Nesse quadro, ao qual se seguiram vários lustros de profunda crise econômica, deu-se a universalização dos serviços de saúde, de segurança bem como do ensino de primeiro e segundo graus – correspondentes nos dias correntes aos ensinos fundamental e médio. Tal generalização, no entanto, além de ser largamente afetada pela aludida crise, não foi acompanhada, na área do ensino, de uma política consistente de formação e valorização do professorado. Ademais, faltou, igualmente, a preocupação com a instituição de uma política salarial digna e estimulante assim como a implantação de um programa visando ao estabelecimento de uma infraestrutura apta a garantir aos professores os meios mais adequados e eficientes para a transmissão do conhecimento.
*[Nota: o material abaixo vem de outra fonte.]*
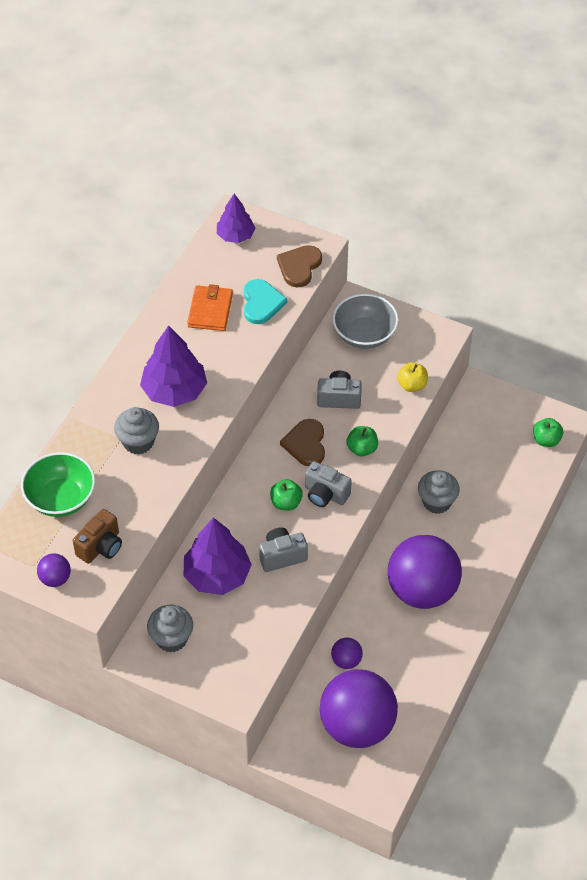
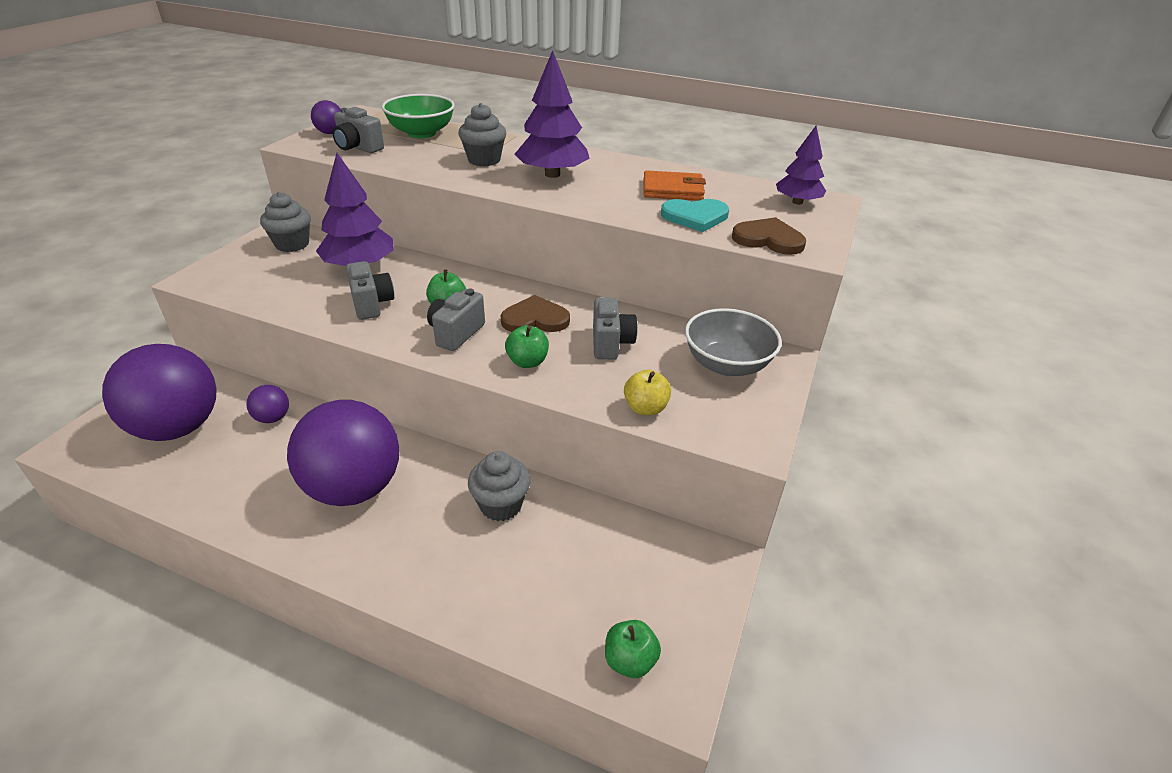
camera: 85 degrees right, 15 degrees down
(101, 547) = (358, 148): brown camera -> grey camera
Ocorreu, também, a emergência de muitas Universidades, Centros Universitários e Faculdades particulares cujo nível deixa muito a desejar; incapazes, portanto de proporcionar a formação de professores qualificados o bastante para desempenharem suas tarefas com um grau aceitável de proficiência.

A consequência da conjugação de tais fatores materializou-se na deterioração do ensino e na flagrante queda de rendimento do alunato quando comparado com o desempenho dos alunos das escolas públicas do meado do século passado, as quais, embora albergassem um número relativamente pequeno de estudantes, mostravam-se as melhores do país e, em termos genéricos, pudessem ser definidas como excelentes; como sabido, a perspectiva imediata de seus alunos era a de prosseguir sua formação em uma das faculdades ou universidades públicas ou privadas então existentes.   
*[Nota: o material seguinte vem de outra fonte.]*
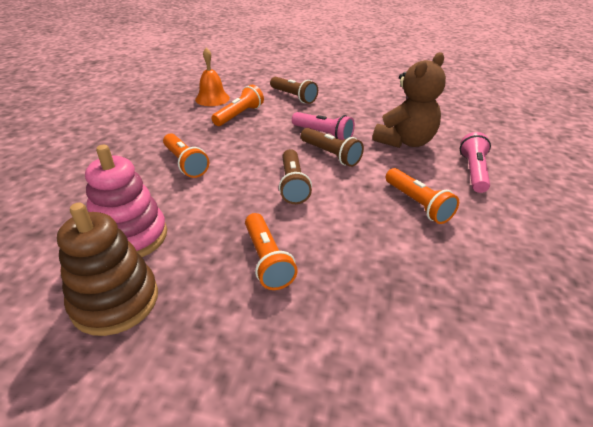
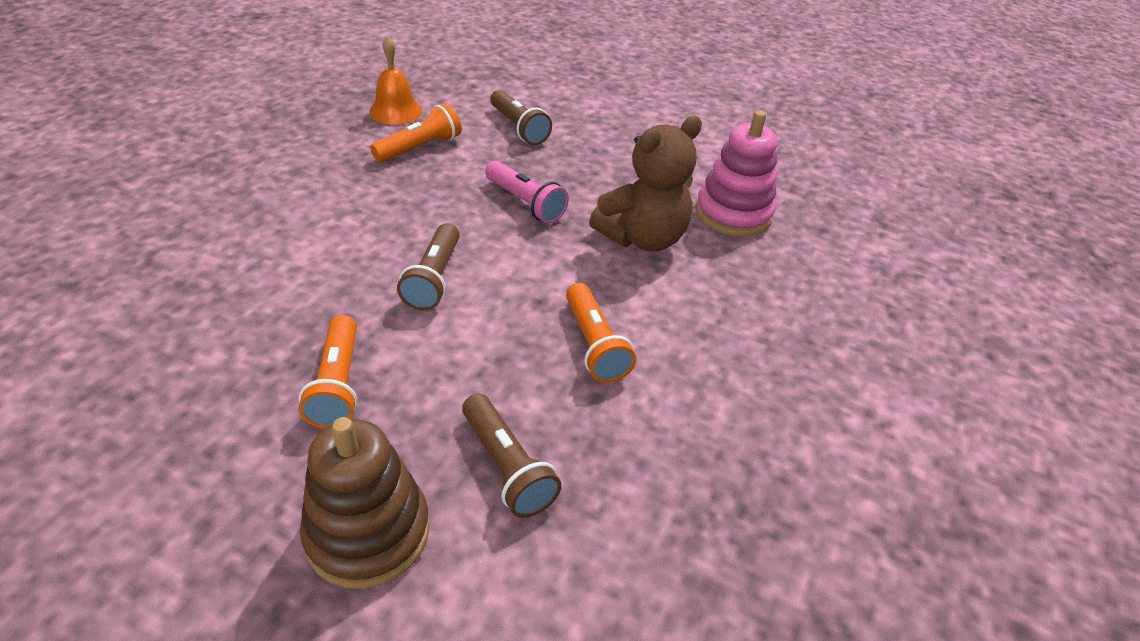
camera: 10 degrees right, 5 degrees up
(115, 301) = (125, 398): brown stacking toy -> brown stacking toy (368, 532)
(131, 237) = (182, 314): pink stacking toy -> pink stacking toy (733, 213)
(185, 163) = (304, 215): orange flashlight -> none
(330, 155) = (516, 239): brown flashlight -> brown flashlight (507, 466)
(473, 172) = (714, 309): pink flashlight -> none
Ao panorama sombrio delineado acima somou-se a pressão sobre os professores, os quais se viram obrigados a ocupar-se com um número maior de alunos e de aulas.
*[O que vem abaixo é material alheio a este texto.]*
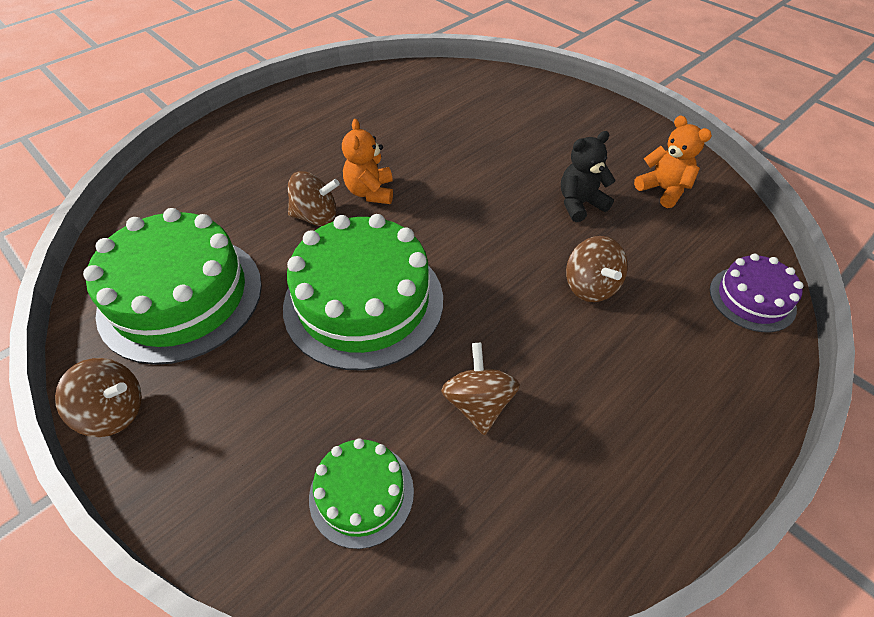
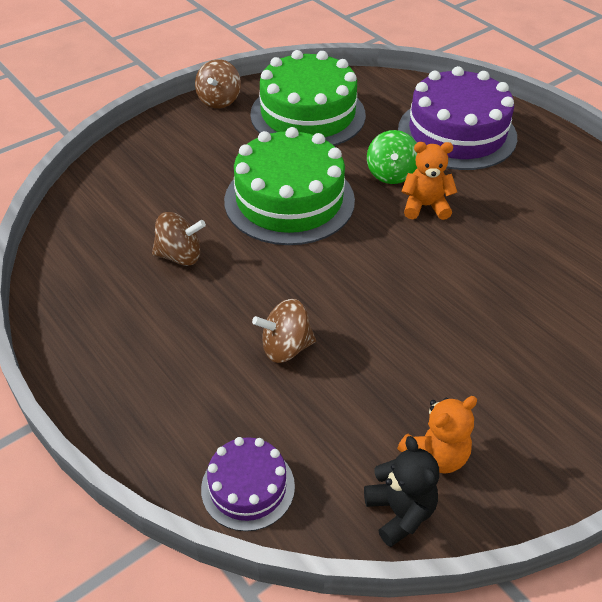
camera: 95 degrees right, 5 degrees down
(246, 168) = (457, 133): none -> purple cake
(316, 217) = (391, 174): brown spinning top -> green spinning top
(361, 493) = (132, 197): green cake -> none
(580, 204) = (408, 364): black teddy bear -> black teddy bear (400, 512)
Por fim, a aprofundar a crise aberta na qual submergia nosso aprendizado, adotou-se, em larga escala, a prática da progressão continuada, a qual só se revela eficiente caso se possa contar com um professorado bem preparado, distinguido por condigna valorização salarial e ao qual se propicie um apoio logístico, em termos físicos, humanos e didáticos, capaz de dar sustentação a um ensino de alto nível.

Infelizmente, como sabido, não é este o caso do Brasil; destarte, a implementação da progressão continuada revelou-se uma verdadeira política de aprovação automática a qual, além de reforçar a degeneração do ensino, ocasionou uma aguda piora do relacionamento entre alunos e professores, vendo-se, estes últimos, desrespeitados e desafiados por uma parcela substantiva de seus discípulos, os quais não os têm como adultos culturalmente superiores, mas como profissionais desqualificados e derrotados econômica e socialmente. Tal postura acarreta, continuamente, casos de confronto verbal e físico entre alunos e seus mestres.

Por seu turno, as autoridades responsáveis pelo ensino mostram-se omissas e inoperantes, como que inteiramente dominadas pelo tamanho incomensurável dos problemas com os quais se deparam.